Published results for Psyche [2, 3] and preliminary results for Kalliope [4] and Eunomia [5] reveal spatial variations in both thermal inertia and dielectric constant across their surfaces. The best-fit thermal inertia and dielectric constant of Psyche are 280 ± 100 J m−2 K−1 s−1/2 (hereafter, units are omitted) and 19 ± 2, respectively [2]. A large depression has lower thermal inertia than its surroundings, which could be due to the presence of fine-grained material, impact-induced fractures or higher abundance of silicate materials from impacts [3]. The best-fit thermal inertia and dielectric constant of Kalliope are 210+246-100 and 17 ± 1. At the northern latitudes in the western hemisphere, there is a region of high dielectric constant, suggesting a localized region of high metal content [4]. The best-fit thermal inertia and dielectric constant of Eunomia are 116 ± 42 and 8 ± 1, respectively [5]. The range of dielectric constant is smaller for Eunomia compared to Psyche and Kalliope, so even the most potentially metal-rich portions of Eunomia’s surface are not as metallic as an M-type. These trends are consistent with the expected compositional taxonomy of S-type compared to M-type asteroids, though the dielectric constant of Eunomia here is higher than that of Vesta (~2 [9]). However, the spatial variations of the dielectric constants across the surface on all three asteroids suggest that asteroid surfaces are a mix of metal-rich and silicate-rich regions and are more compositionally complex than suggested by taxonomical classification.
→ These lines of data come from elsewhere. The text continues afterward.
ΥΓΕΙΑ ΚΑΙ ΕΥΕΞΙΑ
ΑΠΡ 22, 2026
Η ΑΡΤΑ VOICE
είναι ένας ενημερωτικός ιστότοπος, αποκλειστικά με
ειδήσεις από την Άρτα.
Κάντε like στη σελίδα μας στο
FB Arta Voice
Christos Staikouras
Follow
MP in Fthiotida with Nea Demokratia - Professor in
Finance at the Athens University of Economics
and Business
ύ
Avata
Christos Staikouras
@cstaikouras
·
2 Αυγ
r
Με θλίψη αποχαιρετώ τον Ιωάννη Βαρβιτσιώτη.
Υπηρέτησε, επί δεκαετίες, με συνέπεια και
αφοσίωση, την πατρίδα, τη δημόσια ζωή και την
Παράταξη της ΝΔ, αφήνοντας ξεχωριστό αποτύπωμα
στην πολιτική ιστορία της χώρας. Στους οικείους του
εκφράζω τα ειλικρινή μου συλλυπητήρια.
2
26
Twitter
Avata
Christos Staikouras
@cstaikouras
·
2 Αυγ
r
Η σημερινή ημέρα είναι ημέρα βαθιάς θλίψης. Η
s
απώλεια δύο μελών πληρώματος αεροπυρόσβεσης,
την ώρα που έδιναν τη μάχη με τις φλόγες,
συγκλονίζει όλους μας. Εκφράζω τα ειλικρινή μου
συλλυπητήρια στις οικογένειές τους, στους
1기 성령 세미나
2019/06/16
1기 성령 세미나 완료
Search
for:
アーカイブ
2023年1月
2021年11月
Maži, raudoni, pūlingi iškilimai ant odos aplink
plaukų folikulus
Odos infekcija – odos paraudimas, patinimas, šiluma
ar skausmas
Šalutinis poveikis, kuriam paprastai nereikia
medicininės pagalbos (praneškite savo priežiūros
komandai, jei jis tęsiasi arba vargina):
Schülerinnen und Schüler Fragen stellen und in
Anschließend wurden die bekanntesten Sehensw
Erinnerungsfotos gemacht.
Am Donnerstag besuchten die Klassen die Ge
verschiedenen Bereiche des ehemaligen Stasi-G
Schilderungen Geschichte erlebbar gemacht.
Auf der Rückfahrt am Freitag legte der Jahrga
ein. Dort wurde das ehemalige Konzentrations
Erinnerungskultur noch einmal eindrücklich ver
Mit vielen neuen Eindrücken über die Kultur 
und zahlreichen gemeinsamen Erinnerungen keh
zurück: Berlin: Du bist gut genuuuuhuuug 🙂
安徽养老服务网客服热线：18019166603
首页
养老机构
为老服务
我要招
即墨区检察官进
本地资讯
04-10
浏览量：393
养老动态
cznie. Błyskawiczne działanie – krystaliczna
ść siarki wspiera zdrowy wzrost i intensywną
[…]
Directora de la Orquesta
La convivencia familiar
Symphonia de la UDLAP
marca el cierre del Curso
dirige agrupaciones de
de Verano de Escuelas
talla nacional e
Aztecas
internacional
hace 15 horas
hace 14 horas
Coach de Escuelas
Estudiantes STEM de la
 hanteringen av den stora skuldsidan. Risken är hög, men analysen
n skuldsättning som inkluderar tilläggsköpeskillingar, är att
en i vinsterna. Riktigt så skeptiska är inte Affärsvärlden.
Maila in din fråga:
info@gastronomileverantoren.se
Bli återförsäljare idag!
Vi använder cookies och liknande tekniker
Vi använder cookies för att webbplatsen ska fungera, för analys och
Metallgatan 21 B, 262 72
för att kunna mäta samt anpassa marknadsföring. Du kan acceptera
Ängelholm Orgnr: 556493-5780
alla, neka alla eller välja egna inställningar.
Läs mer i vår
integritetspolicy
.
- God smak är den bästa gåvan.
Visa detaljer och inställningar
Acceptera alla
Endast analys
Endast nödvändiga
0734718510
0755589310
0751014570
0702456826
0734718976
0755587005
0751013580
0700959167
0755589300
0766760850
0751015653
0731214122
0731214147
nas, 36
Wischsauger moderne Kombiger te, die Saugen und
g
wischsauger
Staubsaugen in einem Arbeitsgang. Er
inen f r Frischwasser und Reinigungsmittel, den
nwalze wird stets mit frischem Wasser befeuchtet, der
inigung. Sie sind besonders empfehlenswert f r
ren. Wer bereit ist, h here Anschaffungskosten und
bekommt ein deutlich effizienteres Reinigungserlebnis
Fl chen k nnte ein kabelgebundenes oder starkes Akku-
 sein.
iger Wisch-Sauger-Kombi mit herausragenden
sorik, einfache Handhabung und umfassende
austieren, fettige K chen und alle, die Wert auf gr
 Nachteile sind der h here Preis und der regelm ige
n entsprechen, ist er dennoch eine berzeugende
References: [1] Lovell, AJ (2008) Astrophys. Space Sci. 313. [2] de Kleer, K et al. (2021) Planet. Sci. J. 2. [3] Cambioni, S et al. (2022) JGR Planets 127. [4] de Kleer, K et al. in prep. [5] Phua, Y et al. in prep. [6] Magri, C et al. (2007) Icarus 186. [7] Nathues A et al. (2005) Icarus 175. [8] Delbo, M et al. (2015) Asteroids IV 107–128. [9] Palmer, EM et al. (2015) Icarus 262.